■ **Work to complete**
Your answer should be the lines of the material that include the word "text".

■ **Data records**
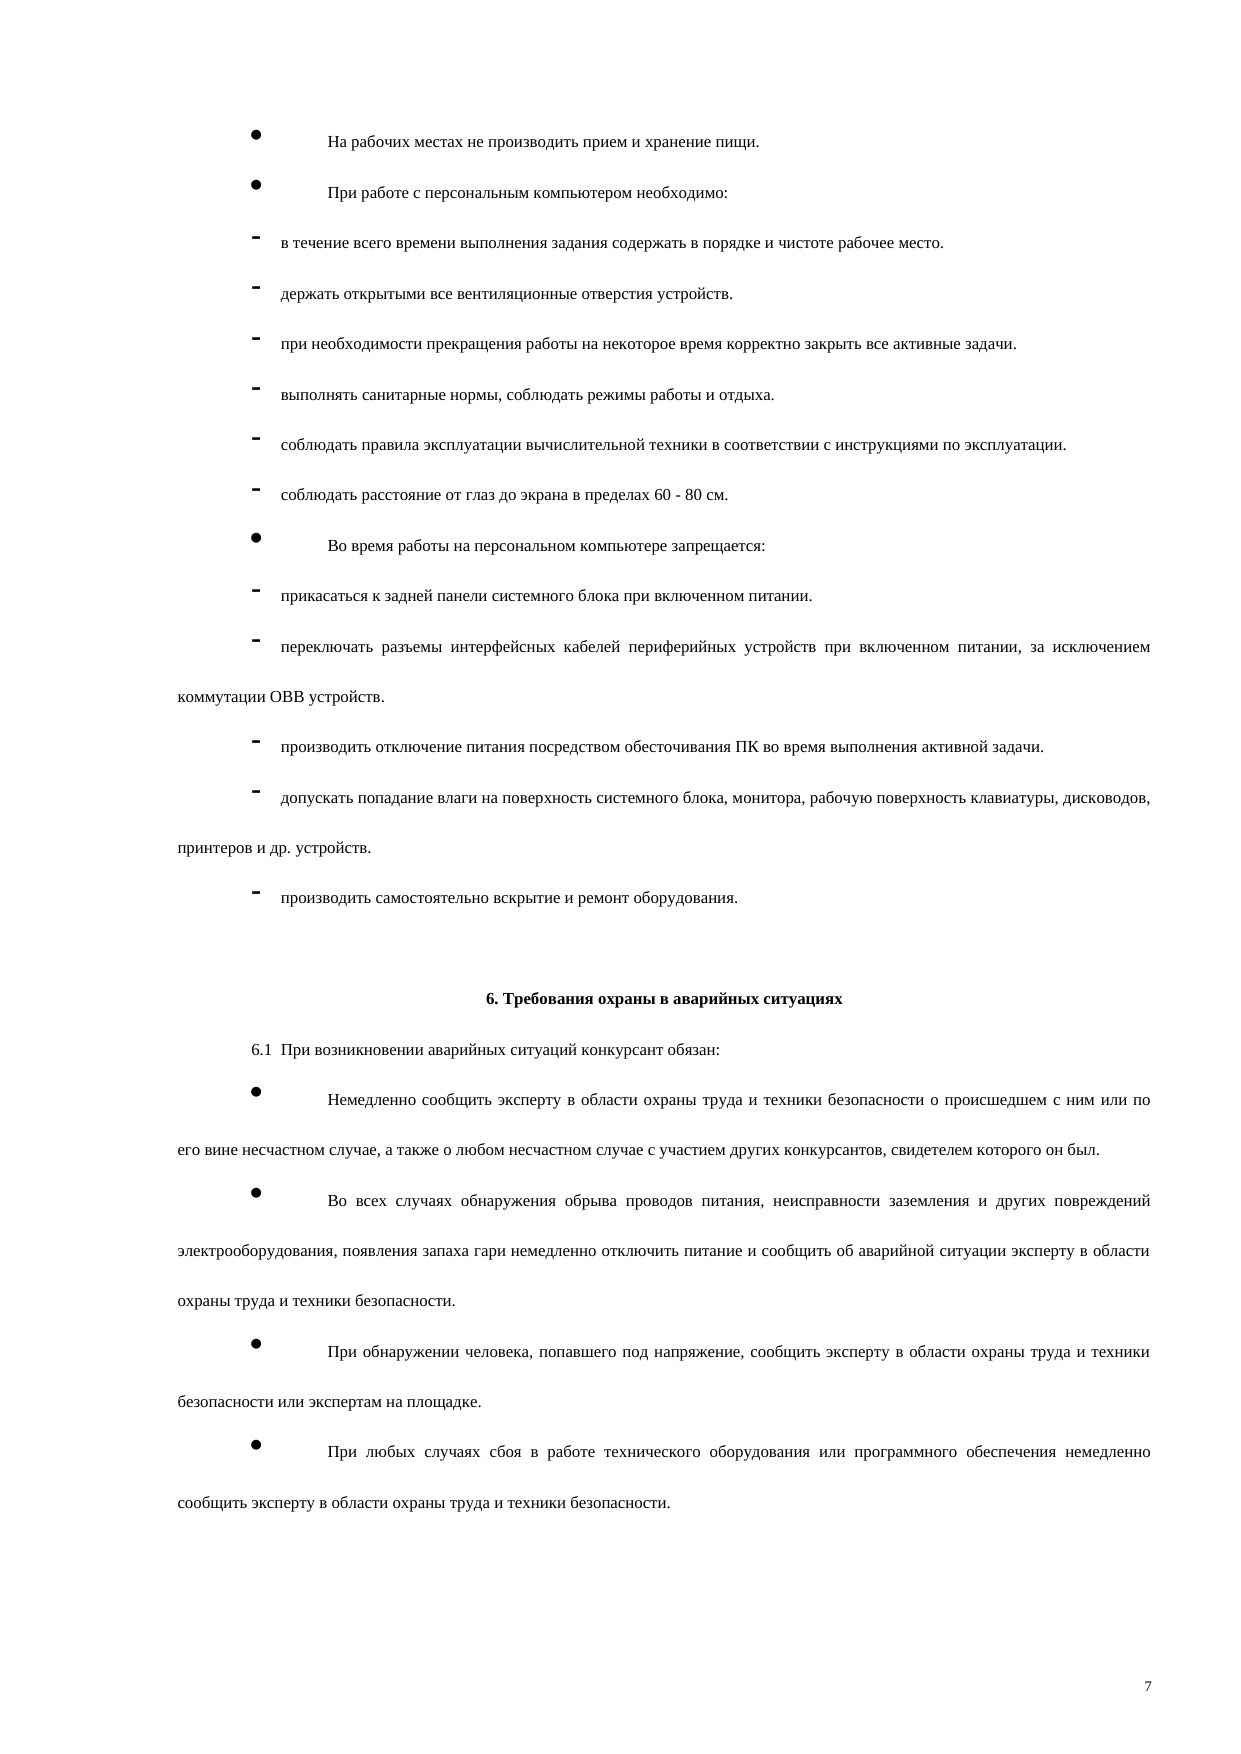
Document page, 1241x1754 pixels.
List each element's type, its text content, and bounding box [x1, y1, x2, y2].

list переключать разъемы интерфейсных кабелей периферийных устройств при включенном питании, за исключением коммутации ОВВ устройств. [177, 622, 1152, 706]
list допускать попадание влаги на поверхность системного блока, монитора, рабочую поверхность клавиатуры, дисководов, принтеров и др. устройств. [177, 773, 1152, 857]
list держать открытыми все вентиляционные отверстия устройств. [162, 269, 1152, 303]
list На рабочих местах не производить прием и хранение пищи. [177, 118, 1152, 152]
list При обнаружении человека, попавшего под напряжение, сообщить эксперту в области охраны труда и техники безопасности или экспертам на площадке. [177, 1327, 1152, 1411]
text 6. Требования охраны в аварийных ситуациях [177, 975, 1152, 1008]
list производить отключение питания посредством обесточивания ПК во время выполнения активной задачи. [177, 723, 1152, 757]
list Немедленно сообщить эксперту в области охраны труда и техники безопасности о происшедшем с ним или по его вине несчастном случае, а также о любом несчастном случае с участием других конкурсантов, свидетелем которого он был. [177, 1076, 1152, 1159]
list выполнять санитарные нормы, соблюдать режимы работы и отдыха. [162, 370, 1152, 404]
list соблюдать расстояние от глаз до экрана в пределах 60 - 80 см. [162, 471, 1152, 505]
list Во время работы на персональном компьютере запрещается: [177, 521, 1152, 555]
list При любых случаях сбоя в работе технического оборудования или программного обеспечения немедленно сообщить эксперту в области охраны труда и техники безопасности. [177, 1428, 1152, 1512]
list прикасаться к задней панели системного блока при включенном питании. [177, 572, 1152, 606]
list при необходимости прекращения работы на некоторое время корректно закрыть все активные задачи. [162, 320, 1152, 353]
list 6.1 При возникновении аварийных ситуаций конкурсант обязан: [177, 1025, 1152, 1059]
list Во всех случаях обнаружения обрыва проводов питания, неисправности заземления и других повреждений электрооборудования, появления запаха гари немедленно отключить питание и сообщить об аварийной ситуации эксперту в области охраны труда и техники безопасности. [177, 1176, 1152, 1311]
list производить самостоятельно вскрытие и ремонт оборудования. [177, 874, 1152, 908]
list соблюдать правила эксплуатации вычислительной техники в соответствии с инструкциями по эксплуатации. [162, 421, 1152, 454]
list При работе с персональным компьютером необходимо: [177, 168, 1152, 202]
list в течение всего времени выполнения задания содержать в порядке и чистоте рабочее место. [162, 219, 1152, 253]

■ **Result of the exercise**
List each element's type, its text content, and bounding box [x1, y1, x2, y2].
text 6. Требования охраны в аварийных ситуациях [177, 975, 1152, 1008]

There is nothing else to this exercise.